**WORK TASK:**
Your answer must be every line of the data that contains "default".

(Saved data entries)

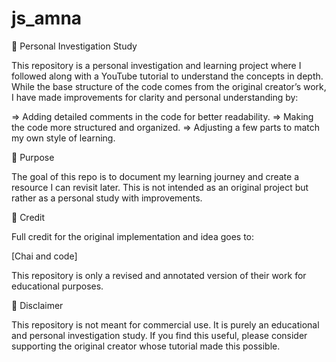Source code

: # js_amna

🎇 Personal Investigation Study

This repository is a personal investigation and learning project where I followed along with a YouTube tutorial to understand the concepts in depth. While the base structure of the code comes from the original creator’s work, I have made improvements for clarity and personal understanding by:

=> Adding detailed comments in the code for better readability.
=> Making the code more structured and organized.
=> Adjusting a few parts to match my own style of learning.

🎯 Purpose

The goal of this repo is to document my learning journey and create a resource I can revisit later.
This is not intended as an original project but rather as a personal study with improvements.

🙏 Credit

Full credit for the original implementation and idea goes to:

[Chai and code]

This repository is only a revised and annotated version of their work for educational purposes.

📌 Disclaimer

This repository is not meant for commercial use. It is purely an educational and personal investigation study. If you find this useful, please consider supporting the original creator whose tutorial made this possible.

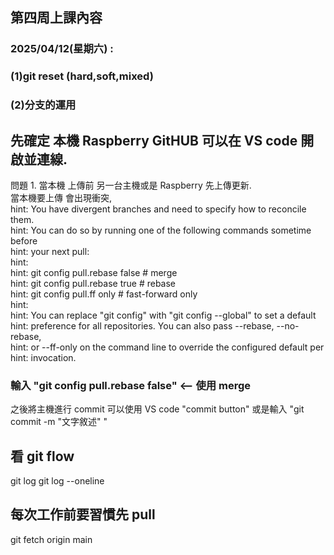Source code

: ## 第四周上課內容
### 2025/04/12(星期六) : 
### (1)git reset (hard,soft,mixed)
### (2)分支的運用

## 先確定 本機 Raspberry GitHUB 可以在 VS code 開啟並連線. 
問題 1. 當本機 上傳前 另一台主機或是 Raspberry 先上傳更新. \
        當本機要上傳 會出現衝突, \
        hint: You have divergent branches and need to specify how to reconcile them. \
        hint: You can do so by running one of the following commands sometime before \
        hint: your next pull: \
        hint: \
        hint:   git config pull.rebase false  # merge \
        hint:   git config pull.rebase true   # rebase \
        hint:   git config pull.ff only       # fast-forward only \
hint: \
hint: You can replace "git config" with "git config --global" to set a default \
hint: preference for all repositories. You can also pass --rebase, --no-rebase, \
hint: or --ff-only on the command line to override the configured default per \
hint: invocation.
### 輸入 "git config pull.rebase false" <-- 使用 merge

之後將主機進行 commit 
可以使用 VS code "commit button"
或是輸入 
"git commit -m "文字敘述" "

## 看 git flow
git log
git log --oneline

## 每次工作前要習慣先 pull 
git fetch origin main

**RESULT:**
hint: You can replace "git config" with "git config --global" to set a default \
hint: or --ff-only on the command line to override the configured default per \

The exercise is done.